### The task
Collect every line of the listing that contains the word "repetitioner".

### Recorded data
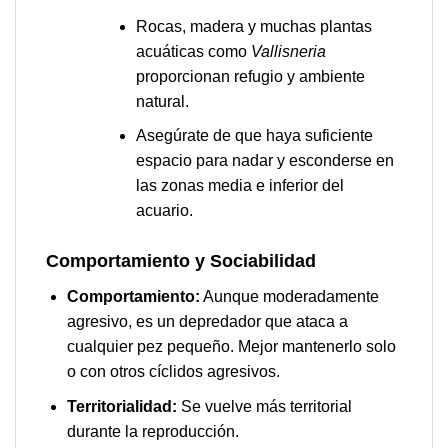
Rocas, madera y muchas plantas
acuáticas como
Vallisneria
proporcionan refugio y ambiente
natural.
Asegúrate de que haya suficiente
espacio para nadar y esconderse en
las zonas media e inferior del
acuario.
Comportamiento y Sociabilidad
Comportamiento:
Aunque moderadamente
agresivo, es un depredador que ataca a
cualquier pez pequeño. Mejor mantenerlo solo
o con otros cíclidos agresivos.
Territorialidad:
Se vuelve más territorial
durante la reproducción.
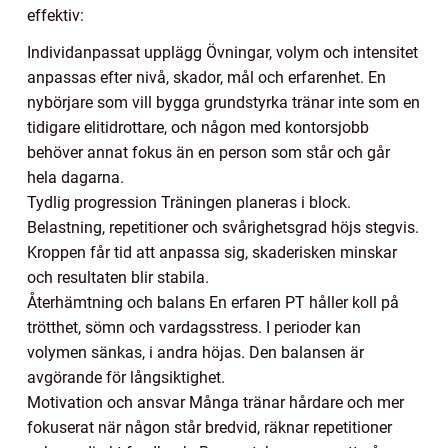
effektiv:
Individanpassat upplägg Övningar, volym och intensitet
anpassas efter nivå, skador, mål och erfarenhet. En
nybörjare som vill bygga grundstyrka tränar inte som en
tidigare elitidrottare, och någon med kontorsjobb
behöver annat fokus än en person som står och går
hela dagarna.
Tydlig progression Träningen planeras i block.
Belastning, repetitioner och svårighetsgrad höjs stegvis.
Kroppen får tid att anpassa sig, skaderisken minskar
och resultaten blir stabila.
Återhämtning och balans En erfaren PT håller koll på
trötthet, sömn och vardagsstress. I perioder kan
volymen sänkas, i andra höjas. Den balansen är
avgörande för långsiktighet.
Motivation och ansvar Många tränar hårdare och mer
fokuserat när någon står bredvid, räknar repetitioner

### Result
Belastning, repetitioner och svårighetsgrad höjs stegvis.
fokuserat när någon står bredvid, räknar repetitioner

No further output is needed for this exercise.